Work instruction
Each record below must come back exactly as written; its pictures must not.

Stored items

-- -- --

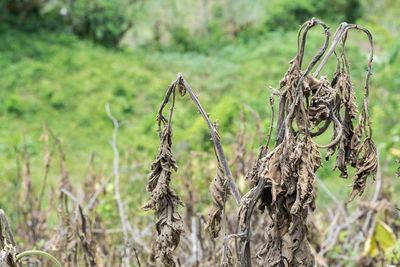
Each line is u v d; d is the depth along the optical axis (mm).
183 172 3396
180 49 16672
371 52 1461
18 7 15352
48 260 2664
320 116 1442
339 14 16641
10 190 4598
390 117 7219
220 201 1604
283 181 1435
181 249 2947
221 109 5785
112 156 9500
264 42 15438
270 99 1532
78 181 7637
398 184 3598
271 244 1590
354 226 3580
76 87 12375
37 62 12984
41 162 8273
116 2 16141
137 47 16500
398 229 3121
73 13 16016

-- -- --

Answer box
Each line is u v d; d is the depth along the optical axis (mm).
183 172 3396
180 49 16672
371 52 1461
18 7 15352
48 260 2664
320 116 1442
339 14 16641
10 190 4598
390 117 7219
220 201 1604
283 181 1435
181 249 2947
221 109 5785
112 156 9500
264 42 15438
270 99 1532
78 181 7637
398 184 3598
271 244 1590
354 226 3580
76 87 12375
37 62 12984
41 162 8273
116 2 16141
137 47 16500
398 229 3121
73 13 16016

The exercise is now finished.